Operando X-ray characterization platform to unravel catalyst degradation under accelerated stress testing in CO2 electrolysis

Abstract

Membrane-electrode assembly (MEA)-based CO₂ electrolysis technology has a promising future to realize the industrial-scale production of diverse value-added chemical commodities. One crucial metric for CO₂ electrolysis is stability. However, comprehensive but distinguishable degradation mechanisms of catalyst and electrode in the MEA are still missing when assembled in the electrolyzer.

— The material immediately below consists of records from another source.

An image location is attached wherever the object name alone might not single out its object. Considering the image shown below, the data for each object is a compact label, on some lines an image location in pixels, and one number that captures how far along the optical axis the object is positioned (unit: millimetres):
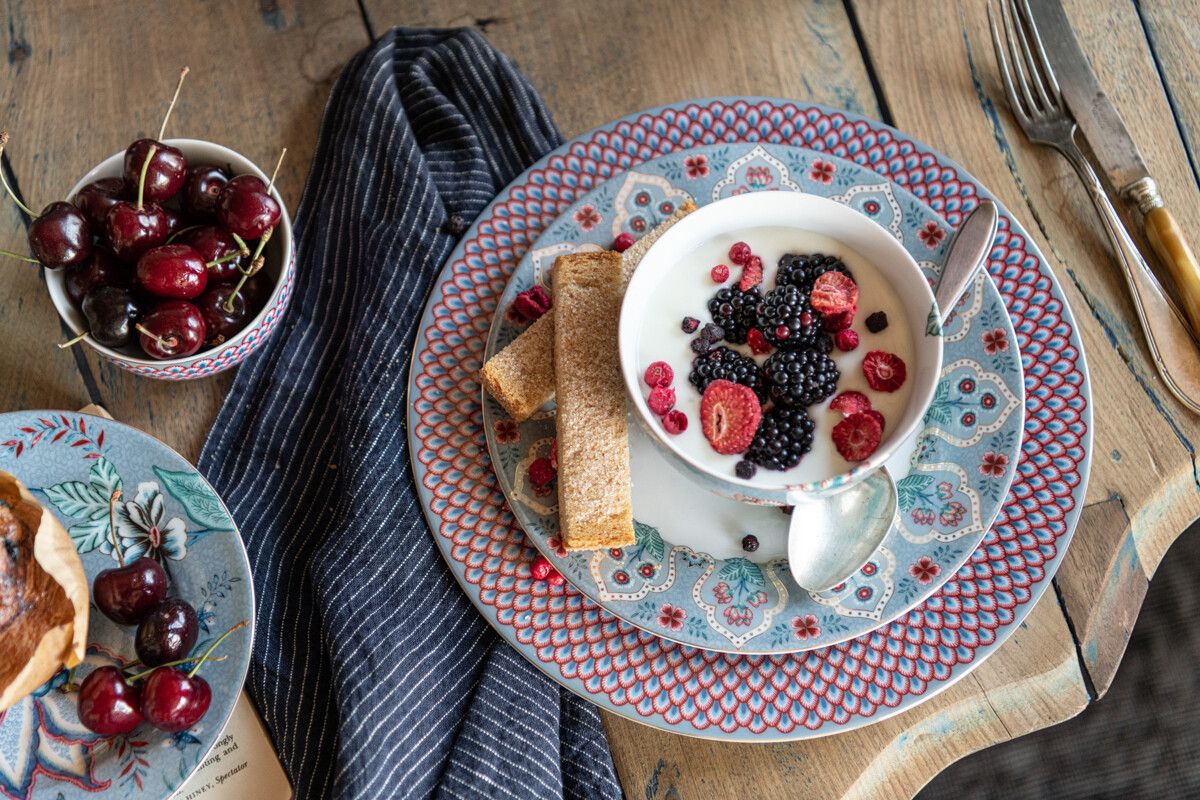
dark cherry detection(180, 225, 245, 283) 718
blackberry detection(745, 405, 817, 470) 682
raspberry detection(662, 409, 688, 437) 687
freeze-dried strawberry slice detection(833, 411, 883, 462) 682
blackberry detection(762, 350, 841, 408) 680
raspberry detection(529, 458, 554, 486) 714
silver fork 753
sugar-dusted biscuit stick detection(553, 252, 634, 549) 699
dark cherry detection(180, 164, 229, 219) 728
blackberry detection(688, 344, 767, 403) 685
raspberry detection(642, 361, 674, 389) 691
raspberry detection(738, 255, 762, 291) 701
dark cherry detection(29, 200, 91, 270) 704
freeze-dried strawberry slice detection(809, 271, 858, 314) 693
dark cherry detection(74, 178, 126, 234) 720
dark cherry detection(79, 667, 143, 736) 687
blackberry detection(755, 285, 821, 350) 687
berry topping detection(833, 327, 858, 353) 692
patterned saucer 703
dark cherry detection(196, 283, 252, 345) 719
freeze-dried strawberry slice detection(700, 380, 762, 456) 678
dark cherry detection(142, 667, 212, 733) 683
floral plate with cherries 695
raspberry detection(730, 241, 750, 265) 705
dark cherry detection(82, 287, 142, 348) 708
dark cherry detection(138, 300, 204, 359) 704
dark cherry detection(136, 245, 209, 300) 701
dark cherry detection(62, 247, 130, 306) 718
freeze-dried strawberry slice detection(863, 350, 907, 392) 690
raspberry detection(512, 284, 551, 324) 728
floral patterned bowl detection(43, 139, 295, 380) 718
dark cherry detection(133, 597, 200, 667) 691
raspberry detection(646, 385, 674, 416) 688
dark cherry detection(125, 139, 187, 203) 715
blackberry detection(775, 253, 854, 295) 701
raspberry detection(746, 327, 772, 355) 690
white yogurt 686
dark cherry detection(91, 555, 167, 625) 696
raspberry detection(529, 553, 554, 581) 713
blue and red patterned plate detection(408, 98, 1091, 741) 704
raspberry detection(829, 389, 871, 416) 686
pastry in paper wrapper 683
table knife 755
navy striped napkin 718
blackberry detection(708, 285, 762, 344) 693
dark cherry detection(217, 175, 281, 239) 716
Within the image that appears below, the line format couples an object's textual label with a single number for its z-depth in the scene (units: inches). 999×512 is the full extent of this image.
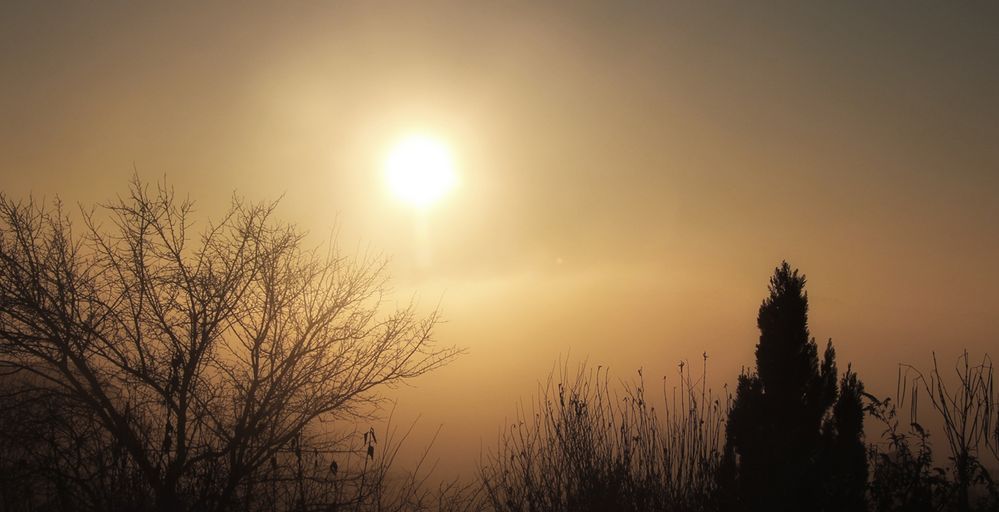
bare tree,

Herein, a customized operando synchrotron X-ray characterization platform was first established to track the time- and space-resolved evolution of ions and water movements, crystal structure, and particle size of the catalyst in the entire MEA. Based on the model catalysts of Au and Ag, we reveal that the crystalline phase stability of catalyst and catalyst-substrate interaction together determine cathode durability. The D-ratio (i.e., diameter ratio achieved from a deep analysis of small/wide angle X-ray scattering) is a good descriptor to evaluate the structure stability of catalyst on electrode. Au catalysts with a more stable crystal structure and strong catalyst-substrate interaction possess a smaller D-ratio change as well as a better durability under a pulse-driven accelerated stress test in contrast to Ag catalysts, which degrade due to agglomeration and Ostwald ripening. This work demonstrates the broad capability of the newly developed operando X-ray characterization platform to unveil catalyst and electrode degradation in MEA-based devices.